At last! It is time to start gardening in Calgary! Well, at least time to start getting ready to garden…! Depending on how much snow we get this month, some of April’s tasks may not be do-able until the end of the month, but here’s my garden to-do list, in order of priority, and modified from the Calgary Horticultural Society’s monthly to do list for April. For some descriptions of what was happening in my garden last April (a verrrry late spring), click here.
From the archives:
Be patient
Why gardening in Calgary is fun
Taking care of tomatoes
Veggies to sow in mid-April
What is hardening off?
Early April:
· Start seeds of fast-growing annuals. This year I am growing cosmos, lavatera, cleome, purple millet, and euphorbia ‘snow on the mountain’. Most of these could be direct-seeded outside in May but I like to start them inside for earlier blooms.
· Care for seeds already started in March. This means keeping them under fluorescent lights which are only an inch above the leaves, cutting them back to the first set of leaves to encourage branching, thinning, repotting and fertilizing. I also have an electric fan blowing on my seedlings to help them develop strong, sturdy stems.
Clean and fill bird baths (as soon as weather permits.)
Mid-April
· Take the kids to the garden center, let them pick out their favourite pansies, come home and help them pot them up. Put the pots on the front and back steps… because the pansies can take our spring temperatures and because it’s time for some colour out there, dammit!
Whenever I get the chance:
· Pick up thawed dog poop. Ewww.
· Finishing pruning trees and shrubs except birches, maples, roses and spring-flowering shrubs like lilacs.
· Clean out the “greenhouse” (actually, it’s more like a shed in my case).

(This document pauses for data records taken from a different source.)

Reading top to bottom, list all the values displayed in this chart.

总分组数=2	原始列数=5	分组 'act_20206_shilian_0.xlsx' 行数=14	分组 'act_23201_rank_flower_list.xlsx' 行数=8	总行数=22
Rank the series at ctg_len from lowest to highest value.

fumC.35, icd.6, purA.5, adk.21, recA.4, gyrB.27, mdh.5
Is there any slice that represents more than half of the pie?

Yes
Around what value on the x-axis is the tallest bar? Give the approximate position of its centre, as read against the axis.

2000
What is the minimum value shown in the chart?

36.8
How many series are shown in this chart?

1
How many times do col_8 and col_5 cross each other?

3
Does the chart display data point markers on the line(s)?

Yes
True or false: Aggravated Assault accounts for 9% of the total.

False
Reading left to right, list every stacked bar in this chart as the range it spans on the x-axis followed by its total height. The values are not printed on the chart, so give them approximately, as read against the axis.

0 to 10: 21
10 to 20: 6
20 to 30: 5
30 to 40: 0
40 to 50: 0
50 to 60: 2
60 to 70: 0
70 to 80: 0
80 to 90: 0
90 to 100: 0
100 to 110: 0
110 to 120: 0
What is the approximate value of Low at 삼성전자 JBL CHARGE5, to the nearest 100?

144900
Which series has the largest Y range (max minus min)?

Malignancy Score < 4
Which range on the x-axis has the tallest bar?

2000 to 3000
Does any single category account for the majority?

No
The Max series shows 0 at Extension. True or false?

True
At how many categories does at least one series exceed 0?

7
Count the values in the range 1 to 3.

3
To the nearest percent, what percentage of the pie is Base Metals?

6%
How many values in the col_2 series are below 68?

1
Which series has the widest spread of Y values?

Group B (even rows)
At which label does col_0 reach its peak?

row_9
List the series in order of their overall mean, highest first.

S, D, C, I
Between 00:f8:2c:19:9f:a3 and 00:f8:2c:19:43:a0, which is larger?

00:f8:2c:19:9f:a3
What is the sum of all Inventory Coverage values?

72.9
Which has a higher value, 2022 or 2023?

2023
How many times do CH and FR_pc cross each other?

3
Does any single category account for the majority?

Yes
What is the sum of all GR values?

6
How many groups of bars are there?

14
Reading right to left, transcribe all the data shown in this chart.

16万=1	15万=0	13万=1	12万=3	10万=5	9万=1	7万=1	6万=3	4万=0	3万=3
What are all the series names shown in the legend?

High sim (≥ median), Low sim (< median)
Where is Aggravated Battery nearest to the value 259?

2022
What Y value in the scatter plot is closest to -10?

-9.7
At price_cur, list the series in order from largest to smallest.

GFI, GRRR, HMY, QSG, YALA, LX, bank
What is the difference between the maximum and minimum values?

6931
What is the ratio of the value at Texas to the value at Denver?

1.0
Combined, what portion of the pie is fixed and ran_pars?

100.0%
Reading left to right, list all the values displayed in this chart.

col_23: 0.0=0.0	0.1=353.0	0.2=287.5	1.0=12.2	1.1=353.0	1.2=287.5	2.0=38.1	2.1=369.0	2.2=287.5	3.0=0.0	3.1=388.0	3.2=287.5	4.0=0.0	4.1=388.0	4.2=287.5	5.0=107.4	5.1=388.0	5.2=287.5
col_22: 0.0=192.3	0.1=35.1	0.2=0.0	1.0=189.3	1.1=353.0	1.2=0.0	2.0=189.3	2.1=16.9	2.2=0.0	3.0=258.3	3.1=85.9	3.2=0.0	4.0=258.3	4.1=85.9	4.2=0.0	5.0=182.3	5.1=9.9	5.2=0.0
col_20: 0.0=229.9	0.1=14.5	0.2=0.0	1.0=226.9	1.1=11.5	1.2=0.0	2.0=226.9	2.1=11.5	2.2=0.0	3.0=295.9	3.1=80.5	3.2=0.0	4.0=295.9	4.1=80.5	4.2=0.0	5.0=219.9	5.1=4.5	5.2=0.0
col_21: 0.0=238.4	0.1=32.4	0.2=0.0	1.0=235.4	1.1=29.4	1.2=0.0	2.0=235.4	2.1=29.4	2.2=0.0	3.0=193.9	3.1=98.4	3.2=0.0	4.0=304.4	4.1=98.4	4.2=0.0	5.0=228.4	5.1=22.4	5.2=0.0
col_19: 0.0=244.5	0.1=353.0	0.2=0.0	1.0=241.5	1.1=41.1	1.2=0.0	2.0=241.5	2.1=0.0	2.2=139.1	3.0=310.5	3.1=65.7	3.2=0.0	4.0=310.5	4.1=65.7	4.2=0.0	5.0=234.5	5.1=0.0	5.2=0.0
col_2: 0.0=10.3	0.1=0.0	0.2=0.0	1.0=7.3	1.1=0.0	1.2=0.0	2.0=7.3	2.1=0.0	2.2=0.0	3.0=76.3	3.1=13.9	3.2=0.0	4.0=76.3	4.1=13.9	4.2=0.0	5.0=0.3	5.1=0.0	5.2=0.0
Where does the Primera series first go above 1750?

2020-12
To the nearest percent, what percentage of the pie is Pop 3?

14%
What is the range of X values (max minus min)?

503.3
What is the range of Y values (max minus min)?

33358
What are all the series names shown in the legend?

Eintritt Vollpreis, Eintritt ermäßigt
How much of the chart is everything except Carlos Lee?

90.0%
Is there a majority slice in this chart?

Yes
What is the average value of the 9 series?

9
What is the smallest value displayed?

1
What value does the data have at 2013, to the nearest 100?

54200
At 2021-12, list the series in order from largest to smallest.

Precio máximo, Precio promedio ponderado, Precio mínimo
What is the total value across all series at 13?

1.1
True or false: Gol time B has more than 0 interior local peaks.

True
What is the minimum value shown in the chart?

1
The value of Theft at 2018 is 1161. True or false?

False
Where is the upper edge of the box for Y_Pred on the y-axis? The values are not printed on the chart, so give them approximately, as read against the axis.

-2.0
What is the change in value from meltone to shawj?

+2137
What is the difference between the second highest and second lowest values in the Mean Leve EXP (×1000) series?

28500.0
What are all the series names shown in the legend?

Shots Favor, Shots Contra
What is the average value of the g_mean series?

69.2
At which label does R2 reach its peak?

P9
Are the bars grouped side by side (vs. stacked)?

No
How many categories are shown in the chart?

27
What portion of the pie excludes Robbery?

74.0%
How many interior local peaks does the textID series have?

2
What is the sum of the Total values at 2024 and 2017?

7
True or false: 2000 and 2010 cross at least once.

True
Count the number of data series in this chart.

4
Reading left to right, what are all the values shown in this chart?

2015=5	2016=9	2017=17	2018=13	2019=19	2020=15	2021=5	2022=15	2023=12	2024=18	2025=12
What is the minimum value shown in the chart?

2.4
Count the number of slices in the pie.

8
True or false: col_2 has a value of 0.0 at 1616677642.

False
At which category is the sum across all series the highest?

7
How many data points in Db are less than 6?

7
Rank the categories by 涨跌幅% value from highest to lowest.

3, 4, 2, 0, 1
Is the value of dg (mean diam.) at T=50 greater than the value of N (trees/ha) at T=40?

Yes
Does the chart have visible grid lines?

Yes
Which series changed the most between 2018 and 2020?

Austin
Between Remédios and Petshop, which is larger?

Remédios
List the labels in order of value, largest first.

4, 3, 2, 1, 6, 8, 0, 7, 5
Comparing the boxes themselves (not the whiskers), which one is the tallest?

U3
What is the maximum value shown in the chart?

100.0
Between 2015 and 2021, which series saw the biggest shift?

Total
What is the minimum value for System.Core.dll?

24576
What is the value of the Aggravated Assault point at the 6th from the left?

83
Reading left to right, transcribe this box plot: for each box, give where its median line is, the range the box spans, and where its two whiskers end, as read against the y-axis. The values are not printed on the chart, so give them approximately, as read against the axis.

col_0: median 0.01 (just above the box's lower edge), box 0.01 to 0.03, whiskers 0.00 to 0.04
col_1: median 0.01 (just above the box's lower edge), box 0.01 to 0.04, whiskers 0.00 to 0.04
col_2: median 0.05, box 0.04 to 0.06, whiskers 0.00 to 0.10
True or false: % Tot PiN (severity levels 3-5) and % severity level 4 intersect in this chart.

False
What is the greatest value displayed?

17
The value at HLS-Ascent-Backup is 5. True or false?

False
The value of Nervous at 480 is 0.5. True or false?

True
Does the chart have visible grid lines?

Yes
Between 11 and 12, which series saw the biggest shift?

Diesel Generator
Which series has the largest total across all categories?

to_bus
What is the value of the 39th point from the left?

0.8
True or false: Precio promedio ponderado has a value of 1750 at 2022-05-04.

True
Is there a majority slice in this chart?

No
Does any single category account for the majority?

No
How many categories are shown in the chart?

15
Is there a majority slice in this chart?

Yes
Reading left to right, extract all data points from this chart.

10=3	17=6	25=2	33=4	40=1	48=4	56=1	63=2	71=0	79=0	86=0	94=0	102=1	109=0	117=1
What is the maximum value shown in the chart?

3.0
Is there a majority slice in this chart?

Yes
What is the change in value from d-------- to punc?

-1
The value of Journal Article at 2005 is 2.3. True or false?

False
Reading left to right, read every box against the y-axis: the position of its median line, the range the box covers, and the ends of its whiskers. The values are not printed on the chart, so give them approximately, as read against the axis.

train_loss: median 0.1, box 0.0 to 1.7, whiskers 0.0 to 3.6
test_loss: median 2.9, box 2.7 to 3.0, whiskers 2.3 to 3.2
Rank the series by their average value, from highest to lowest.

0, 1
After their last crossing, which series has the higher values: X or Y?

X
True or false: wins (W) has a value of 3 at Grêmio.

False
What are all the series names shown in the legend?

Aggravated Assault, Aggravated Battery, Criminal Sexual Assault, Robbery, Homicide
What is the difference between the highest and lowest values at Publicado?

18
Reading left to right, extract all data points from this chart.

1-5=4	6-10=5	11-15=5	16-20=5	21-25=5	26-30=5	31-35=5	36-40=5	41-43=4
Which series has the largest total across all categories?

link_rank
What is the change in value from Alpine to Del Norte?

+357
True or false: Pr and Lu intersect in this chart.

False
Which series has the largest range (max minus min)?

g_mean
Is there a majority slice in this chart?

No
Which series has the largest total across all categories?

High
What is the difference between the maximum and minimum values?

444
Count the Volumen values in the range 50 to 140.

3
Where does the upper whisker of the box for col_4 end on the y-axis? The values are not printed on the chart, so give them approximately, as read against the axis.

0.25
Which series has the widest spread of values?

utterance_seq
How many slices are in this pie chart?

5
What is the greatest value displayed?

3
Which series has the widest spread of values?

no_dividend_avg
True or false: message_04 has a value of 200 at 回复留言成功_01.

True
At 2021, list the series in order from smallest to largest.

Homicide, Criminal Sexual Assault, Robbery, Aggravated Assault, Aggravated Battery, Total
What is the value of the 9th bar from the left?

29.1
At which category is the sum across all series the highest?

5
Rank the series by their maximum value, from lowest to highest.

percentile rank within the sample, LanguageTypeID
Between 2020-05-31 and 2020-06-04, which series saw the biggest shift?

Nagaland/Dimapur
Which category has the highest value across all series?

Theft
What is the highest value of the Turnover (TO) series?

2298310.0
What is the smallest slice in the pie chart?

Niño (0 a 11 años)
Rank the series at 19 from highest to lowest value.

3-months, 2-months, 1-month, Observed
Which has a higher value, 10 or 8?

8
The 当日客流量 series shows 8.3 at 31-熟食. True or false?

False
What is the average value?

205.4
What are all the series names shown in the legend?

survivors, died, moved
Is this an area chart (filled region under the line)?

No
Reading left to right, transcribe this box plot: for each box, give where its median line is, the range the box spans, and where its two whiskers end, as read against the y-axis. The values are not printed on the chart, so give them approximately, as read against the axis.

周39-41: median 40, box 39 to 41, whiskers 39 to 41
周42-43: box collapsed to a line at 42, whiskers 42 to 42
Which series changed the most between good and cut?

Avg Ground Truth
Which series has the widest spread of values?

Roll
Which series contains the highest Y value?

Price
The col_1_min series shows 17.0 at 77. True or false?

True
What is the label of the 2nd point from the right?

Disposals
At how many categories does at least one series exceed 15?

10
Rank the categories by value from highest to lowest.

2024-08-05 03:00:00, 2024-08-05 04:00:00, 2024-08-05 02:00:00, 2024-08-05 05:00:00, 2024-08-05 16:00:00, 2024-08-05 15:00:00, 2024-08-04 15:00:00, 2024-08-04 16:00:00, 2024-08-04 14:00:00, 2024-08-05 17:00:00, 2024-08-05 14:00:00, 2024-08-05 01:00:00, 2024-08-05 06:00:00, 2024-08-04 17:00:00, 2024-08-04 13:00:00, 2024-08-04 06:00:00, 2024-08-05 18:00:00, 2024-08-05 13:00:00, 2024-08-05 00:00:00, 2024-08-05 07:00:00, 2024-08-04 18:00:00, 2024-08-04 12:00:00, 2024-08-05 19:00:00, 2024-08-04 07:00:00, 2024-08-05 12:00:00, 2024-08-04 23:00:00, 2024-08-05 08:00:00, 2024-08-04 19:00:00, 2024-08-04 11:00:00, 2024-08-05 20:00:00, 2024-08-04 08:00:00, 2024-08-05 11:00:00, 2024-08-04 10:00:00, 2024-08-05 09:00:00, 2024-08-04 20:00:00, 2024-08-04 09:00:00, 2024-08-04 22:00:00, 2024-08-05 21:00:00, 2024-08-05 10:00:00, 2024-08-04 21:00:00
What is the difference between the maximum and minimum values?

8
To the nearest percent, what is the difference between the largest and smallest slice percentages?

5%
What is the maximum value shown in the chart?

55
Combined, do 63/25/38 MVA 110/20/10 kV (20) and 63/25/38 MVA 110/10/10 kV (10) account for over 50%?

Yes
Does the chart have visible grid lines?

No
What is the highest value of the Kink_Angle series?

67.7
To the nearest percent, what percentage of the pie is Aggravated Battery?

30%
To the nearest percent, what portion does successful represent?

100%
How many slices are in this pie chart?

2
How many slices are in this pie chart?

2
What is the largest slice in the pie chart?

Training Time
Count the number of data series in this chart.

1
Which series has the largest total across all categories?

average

· Sweep patios (mine get covered with spruce needles and cones over the winter – what I collect gets put in other areas of the garden as mulch).
· Rake debris from the lawn when it is dry enough to walk on (wet soil gets compacted and that’s a bad thing).
· Cut down any of last year’s perennials that are still standing as soon as ground is dry.
· Start pulling back winter mulch (leaves, in my case) from the crowns of growing perennials – but don’t actually remove it until May. This way the sleeping ladybugs don’t get disturbed too early, and the garden is still somewhat protected from the crazy temperature swings that we will inevitably get!!
Late April:
· Start seeds of the fastest growing annuals: sweet peas, nasturtiums, sunflowers and morning glory.
Set up rain barrels and check eavestroughs.